Wednesday, February 6, 2013

Home.

There are so many things I could talk about in regard to being a TCK, that I am having trouble finding a starting point. After much deliberating, I decided to go with the topic of 'home'. For most, 'home' is one place, and has always been that one place. For a TCK it is much different. Personally, what I call 'home' varies, and often I feel like I have more than one 'home'. At the moment, Cardiff is home, but at the same time so is Hanoi. For Easter break I am going 'home'; I am going to Hanoi. Why is Hanoi home? I suppose it is because my parents and brother still live there, and because it is where I lived for the past 2 years. While I have now lived in Cardiff for over 5 months, I still feel like I cannot commit to it fully. I suppose I never really feel like I can commit to one place as being 'home', as I always end up leaving it, or if I don't, then my close friends do, people I care about, and 'home' is disrupted. So I have a backup 'home', a place where I know my family will be to catch me if I fall, to help me through the hard times, life a safe haven.

By now, you probably think I have serious commitment issues regarding places, and I do, but there is a flip side. Since my sense of 'home' is constantly changing, the meaning of the word has changed. According to the dictionary, 'home' is:
"The place in which one's domestic affections are centered"
For most, this is exactly what they mean by 'home'. For me; however, this definition of 'home' applies less and less with every move. A sense of 'home' is not so special anymore, and thus I use the word very loosely. When on holiday, my hotel room is 'home'. This is not because I do not know the proper usage of the word 'home', it is because I do truly feel that for that one week holiday, my hotel room is my 'home'. I take my sense of 'home' with me wherever I go, my 'home' is mobile. I think that this is unique to TCK's, as we have had to carry 'home' with us, as whenever we settle in a new place, we always know that we will be moving sooner or later, and that 'home' will have to come with us again. I envy people that truly treasure their 'home', that have had the same 'home' all their life, because the term is still so special.

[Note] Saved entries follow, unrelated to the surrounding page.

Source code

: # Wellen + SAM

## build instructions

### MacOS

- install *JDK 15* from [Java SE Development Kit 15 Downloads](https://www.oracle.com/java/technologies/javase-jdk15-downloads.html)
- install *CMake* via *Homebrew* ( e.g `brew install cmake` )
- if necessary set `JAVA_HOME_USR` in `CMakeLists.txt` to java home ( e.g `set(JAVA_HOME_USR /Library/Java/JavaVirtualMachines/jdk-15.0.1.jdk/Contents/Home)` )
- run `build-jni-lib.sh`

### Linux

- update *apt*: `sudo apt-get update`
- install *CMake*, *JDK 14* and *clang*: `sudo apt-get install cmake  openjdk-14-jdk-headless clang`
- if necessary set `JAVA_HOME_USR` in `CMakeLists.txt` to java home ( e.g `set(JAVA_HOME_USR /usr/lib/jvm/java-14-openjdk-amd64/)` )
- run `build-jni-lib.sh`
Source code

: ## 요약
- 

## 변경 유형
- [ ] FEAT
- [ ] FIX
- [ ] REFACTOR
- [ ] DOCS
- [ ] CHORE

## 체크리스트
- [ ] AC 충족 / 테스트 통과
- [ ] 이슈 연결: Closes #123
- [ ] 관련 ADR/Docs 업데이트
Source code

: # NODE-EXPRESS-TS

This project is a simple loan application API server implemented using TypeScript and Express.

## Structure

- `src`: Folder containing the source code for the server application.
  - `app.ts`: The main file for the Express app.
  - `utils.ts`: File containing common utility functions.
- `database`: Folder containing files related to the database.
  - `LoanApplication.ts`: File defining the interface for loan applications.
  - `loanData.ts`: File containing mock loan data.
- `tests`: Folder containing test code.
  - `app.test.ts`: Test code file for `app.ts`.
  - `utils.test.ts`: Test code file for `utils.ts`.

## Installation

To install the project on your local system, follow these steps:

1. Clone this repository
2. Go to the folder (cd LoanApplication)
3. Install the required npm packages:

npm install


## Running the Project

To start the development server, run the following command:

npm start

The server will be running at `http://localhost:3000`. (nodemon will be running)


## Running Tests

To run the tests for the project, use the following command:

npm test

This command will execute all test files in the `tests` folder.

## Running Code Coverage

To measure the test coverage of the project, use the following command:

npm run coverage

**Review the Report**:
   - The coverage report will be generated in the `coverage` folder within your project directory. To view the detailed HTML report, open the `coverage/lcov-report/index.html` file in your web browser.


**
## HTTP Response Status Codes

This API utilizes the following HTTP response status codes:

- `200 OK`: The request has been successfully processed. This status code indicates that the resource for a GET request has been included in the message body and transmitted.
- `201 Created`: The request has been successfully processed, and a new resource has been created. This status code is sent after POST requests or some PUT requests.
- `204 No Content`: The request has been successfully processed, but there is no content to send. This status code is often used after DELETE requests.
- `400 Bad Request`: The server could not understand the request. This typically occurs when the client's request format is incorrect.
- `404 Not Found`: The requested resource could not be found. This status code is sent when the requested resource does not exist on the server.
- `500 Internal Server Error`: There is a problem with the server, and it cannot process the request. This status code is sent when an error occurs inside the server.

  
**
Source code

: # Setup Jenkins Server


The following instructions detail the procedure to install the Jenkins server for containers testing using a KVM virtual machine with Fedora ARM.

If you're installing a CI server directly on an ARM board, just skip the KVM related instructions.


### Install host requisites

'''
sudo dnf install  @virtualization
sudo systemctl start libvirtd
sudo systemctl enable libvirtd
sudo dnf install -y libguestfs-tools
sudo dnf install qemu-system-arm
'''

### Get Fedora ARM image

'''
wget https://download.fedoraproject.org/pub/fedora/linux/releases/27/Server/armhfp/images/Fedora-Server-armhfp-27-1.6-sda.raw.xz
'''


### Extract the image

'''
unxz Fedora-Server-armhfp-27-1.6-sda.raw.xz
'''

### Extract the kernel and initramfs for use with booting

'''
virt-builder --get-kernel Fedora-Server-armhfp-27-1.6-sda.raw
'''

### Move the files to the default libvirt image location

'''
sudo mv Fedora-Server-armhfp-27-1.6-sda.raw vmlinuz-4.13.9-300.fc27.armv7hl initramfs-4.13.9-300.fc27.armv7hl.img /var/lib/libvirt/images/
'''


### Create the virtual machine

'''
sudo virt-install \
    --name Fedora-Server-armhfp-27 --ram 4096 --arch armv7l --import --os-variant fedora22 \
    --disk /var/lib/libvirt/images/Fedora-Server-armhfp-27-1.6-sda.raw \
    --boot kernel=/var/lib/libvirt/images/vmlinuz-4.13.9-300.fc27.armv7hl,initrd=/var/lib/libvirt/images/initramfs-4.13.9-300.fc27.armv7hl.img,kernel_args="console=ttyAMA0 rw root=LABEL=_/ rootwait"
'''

Now, I am not attempting to write a sob story and have people feel sorry for me. Yes, there are a lot of downsides to being a TCK, this being one of them. Yet there are so many positive outcomes that being a TCK has, things that I will explore in following blog posts. I'm looking to create a balance through my blog, because being a TCK is not all good, but not all bad either, just like almost everything else out there.